● **PROBLEM TO WORK ON**: Recast the listing below as a Markdown table with the columns "Row" and "Line," numbering each non-blank line in sequence and leaving out the pictures.
####################
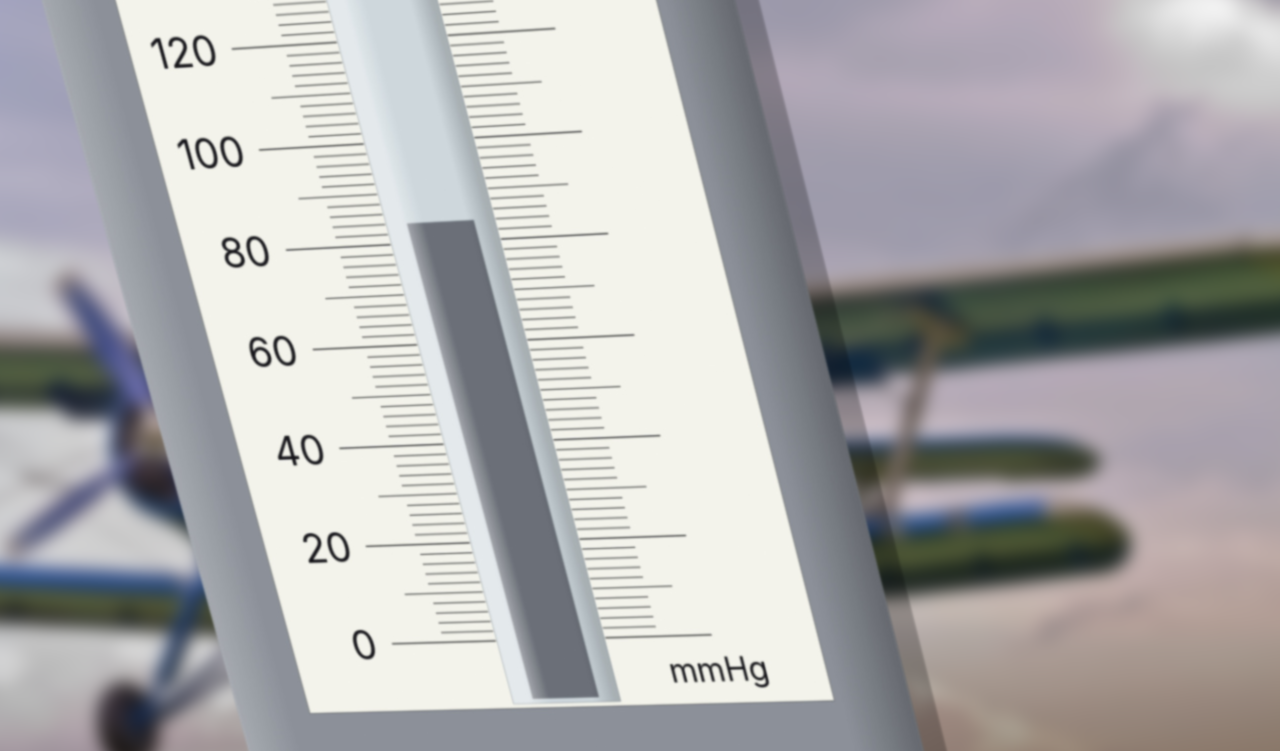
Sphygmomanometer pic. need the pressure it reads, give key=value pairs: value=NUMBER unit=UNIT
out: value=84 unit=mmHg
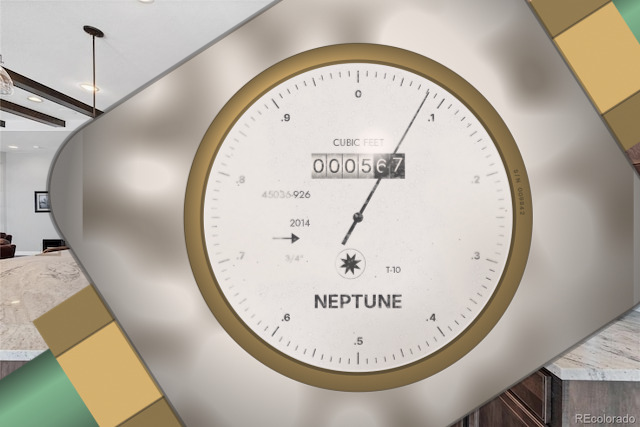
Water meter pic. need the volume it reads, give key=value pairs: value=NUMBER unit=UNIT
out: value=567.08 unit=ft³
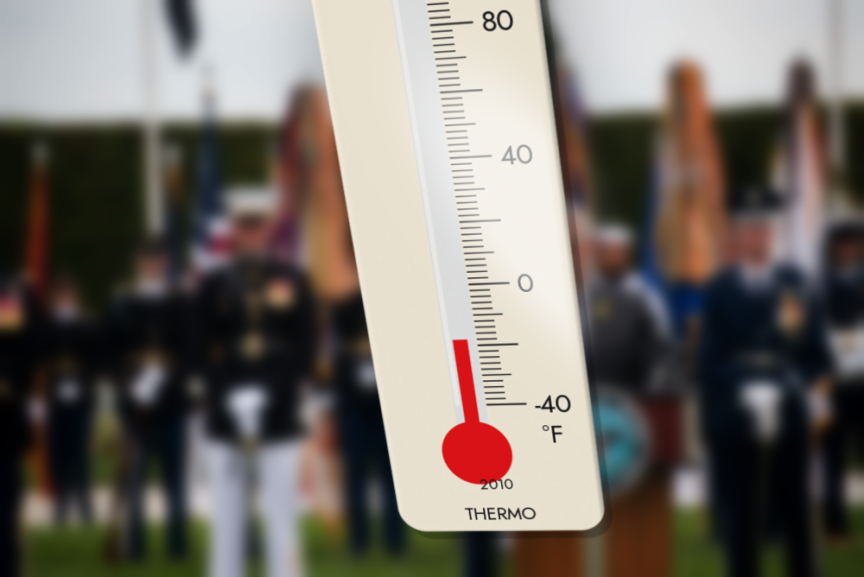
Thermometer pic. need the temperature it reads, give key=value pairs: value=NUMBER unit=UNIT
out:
####################
● **SOLUTION BELOW**:
| Row | Line |
|---|---|
| 1 | Sphygmomanometer pic. need the pressure it reads, give key=value pairs: value=NUMBER unit=UNIT |
| 2 | out: value=84 unit=mmHg |
| 3 | Water meter pic. need the volume it reads, give key=value pairs: value=NUMBER unit=UNIT |
| 4 | out: value=567.08 unit=ft³ |
| 5 | Thermometer pic. need the temperature it reads, give key=value pairs: value=NUMBER unit=UNIT |
| 6 | out: |